If you are not satisfied with our response or believe we are processing your personal data not in accordance with the law you can complain to the Information Commissioner’s Office (ICO).
This example is working on the assumption of a simple data processing arrangement. The more complex your data processing the more complex that notice and consent capture will need to be. But this must be comprehensible to the average consumer and cannot be a work of ‘legal-ee brilliance’ that makes no sense to those not trained in law.
I suspect that notices will allow ‘outlines of categories’ of types of processing and third parties however we shall see how big these categories can be. After all, the bigger the ‘bucket’ the less you are actually giving a robust ‘informed’ notice to a data subject.
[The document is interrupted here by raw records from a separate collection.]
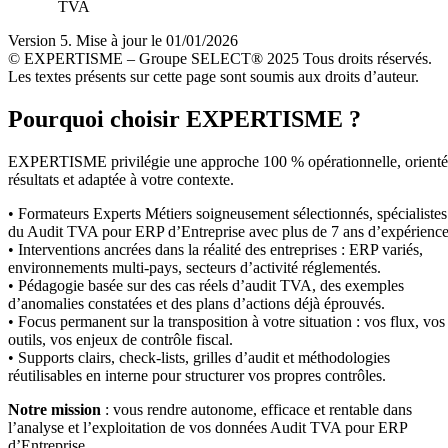
TVA
Version 5. Mise à jour le 01/01/2026
© EXPERTISME – Groupe SELECT® 2025 Tous droits réservés.
Les textes présents sur cette page sont soumis aux droits d’auteur.
Pourquoi choisir EXPERTISME ?
EXPERTISME privilégie une approche 100 % opérationnelle, orient
résultats et adaptée à votre contexte.
• Formateurs Experts Métiers soigneusement sélectionnés, spécialistes
du Audit TVA pour ERP d’Entreprise avec plus de 7 ans d’expérience
• Interventions ancrées dans la réalité des entreprises : ERP variés,
environnements multi-pays, secteurs d’activité réglementés.
• Pédagogie basée sur des cas réels d’audit TVA, des exemples
d’anomalies constatées et des plans d’actions déjà éprouvés.
• Focus permanent sur la transposition à votre situation : vos flux, vos
outils, vos enjeux de contrôle fiscal.
• Supports clairs, check-lists, grilles d’audit et méthodologies
réutilisables en interne pour structurer vos propres contrôles.
Notre mission
: vous rendre autonome, efficace et rentable dans
l’analyse et l’exploitation de vos données Audit TVA pour ERP
d’Entreprise.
In addition to all of this, Article 14 states that should you obtain Personal Data via a means not direct from the Data Subject themselves you also need to provide a notification to them (with some exceptions);
(a) within a reasonable period after obtaining the personal data, but at the latest within one month, having regard to the specific circumstances in which the personal data are processed;
(b) if the personal data are to be used for communication with the data subject, at the latest at the time of the first communication to that data subject; or
(c) if a disclosure to another recipient is envisaged, at the latest when the personal data are first disclosed.
The requirement is to provide them with very similar information that you would provide to them if you collected the data directly. How you do this will be a matter of some discussion to come but excluding the reasons outlined in Article 14 (5) (a – d), if you aren’t collecting directly you will now need to take steps to advise and ‘notify’ the Data Subject of what you are up to.
Now that is quite a long list of things to notify a data subject of, especially if you are delivering various services to the data subject (and collecting data on them) via various means. But Paragraph 4 does say that all of the above shall not apply if the data subject already has the data. So, for example, if a customer is simply renewing a service and nothing about the provision of that service (the processing) has changed then there is no obvious requirement here to re-issue the original notice at that point of renewal.
We will delve into the concept of consent at another time (very soon) but the requirement to be transparent as well as the requirement to ensure you have a clear and documented consent means that privacy notices are going to have to become more than just a long legal document but that far away from what we are doing today (assuming we are doing them correctly that is).